Arena in DeKalb, Illinois, US

The Chick Evans Field House is a 6,000-seat multi-purpose arena in DeKalb, Illinois, United States. The arena opened in 1956 and was home to the Northern Illinois University Huskies basketball team prior to the 2002 opening of the Convocation Center. It now serves as the indoor venue for the Huskies' men's and women's tennis teams. It was named in honor of longtime NIU athletic director George "Chick" Evans.

In addition to varsity tennis, the building is now used for recreation, housing basketball, indoor soccer, and floor hockey. It is also the base of operations for the university's ROTC program. In addition some smaller-scale events, such as organizational expos by the Student Association, are still held here.

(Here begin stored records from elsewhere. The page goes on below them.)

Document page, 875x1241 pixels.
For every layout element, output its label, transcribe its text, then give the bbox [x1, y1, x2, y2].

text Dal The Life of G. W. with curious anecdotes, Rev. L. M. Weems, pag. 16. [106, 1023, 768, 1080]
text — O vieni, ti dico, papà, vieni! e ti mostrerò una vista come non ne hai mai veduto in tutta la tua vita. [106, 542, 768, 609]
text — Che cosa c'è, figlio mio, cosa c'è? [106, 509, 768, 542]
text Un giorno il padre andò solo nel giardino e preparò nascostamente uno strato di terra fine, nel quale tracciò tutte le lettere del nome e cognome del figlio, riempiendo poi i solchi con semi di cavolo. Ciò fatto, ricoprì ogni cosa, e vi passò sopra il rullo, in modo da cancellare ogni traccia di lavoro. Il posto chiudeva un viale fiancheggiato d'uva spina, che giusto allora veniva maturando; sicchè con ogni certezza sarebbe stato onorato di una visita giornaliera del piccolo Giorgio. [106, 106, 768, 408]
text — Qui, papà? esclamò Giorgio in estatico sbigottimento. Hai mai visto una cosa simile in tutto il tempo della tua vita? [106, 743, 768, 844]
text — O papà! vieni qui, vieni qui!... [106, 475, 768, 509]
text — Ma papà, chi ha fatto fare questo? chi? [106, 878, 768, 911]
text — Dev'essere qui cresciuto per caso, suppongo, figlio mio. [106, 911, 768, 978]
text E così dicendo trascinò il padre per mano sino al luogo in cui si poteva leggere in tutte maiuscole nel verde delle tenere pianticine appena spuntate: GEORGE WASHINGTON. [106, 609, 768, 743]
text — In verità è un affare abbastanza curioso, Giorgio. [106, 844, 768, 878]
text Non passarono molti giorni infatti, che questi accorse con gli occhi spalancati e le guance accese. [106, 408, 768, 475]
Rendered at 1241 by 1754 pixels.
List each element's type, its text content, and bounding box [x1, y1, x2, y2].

Over the years, the Field House was also used as a concert venue. Elton John played there in 1972, The Beach Boys in 1972, Santana played there on February 10, 1973, Fleetwood Mac played there in 1974, KISS played there in 1974 (Kiss Tour '74). Frank Zappa played there in 1976. UK band Jethro Tull played there in 1975. Muddy Waters from Chicago played there in 1976. Charlie Daniels Band in 1976, Rockford's Rock and Roll Hall of Fame inductee Cheap Trick played there twice (once in 1977), Grateful Dead in 1977, Blue Öyster Cult in 1978, Hall & Oates in 1978, Jefferson Starship (with Highland Park's Grace Slick) in 1979, Loverboy (from Canada) in 1981 with Kansas, UK's Peter Gabriel in 1982, The Kinks in 1983, R.E.M. in 1986, UB40 in 1988, Bob Dylan (from Duluth) in 1990, UK's Dire Straits in 1992, Black Crowes in 1993, Chicago's Veruca Salt in 1993, Rage Against the Machine (with Chicago's Tom Morello) in 1993 with Cypress Hill, Gin Blossoms in 1994, Blues Traveler with The Wallflowers in 1996, Counting Crows in 1997, Less Than Jake in 2000, and bluesman B.B. King in 2005.